── Supplied entries

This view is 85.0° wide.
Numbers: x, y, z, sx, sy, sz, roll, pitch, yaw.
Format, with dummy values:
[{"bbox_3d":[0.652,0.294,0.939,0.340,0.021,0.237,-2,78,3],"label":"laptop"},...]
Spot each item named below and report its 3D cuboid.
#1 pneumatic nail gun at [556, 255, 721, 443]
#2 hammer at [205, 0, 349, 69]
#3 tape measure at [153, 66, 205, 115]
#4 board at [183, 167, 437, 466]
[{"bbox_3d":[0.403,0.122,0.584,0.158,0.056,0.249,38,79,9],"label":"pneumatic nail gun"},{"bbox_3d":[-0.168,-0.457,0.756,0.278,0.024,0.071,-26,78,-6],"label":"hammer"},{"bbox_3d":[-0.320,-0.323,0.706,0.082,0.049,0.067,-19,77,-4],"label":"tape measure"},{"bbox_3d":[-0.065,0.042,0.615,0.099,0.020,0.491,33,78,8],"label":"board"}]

────

What you will do. Each of the entries above needs to be given again exactly.

Task solution.
This view is 85.0° wide.
Numbers: x, y, z, sx, sy, sz, roll, pitch, yaw.
Format, with dummy values:
[{"bbox_3d":[0.652,0.294,0.939,0.340,0.021,0.237,-2,78,3],"label":"laptop"},...]
Spot each item named below and report its 3D cuboid.
#1 pneumatic nail gun at [556, 255, 721, 443]
#2 hammer at [205, 0, 349, 69]
#3 tape measure at [153, 66, 205, 115]
#4 board at [183, 167, 437, 466]
[{"bbox_3d":[0.403,0.122,0.584,0.158,0.056,0.249,38,79,9],"label":"pneumatic nail gun"},{"bbox_3d":[-0.168,-0.457,0.756,0.278,0.024,0.071,-26,78,-6],"label":"hammer"},{"bbox_3d":[-0.320,-0.323,0.706,0.082,0.049,0.067,-19,77,-4],"label":"tape measure"},{"bbox_3d":[-0.065,0.042,0.615,0.099,0.020,0.491,33,78,8],"label":"board"}]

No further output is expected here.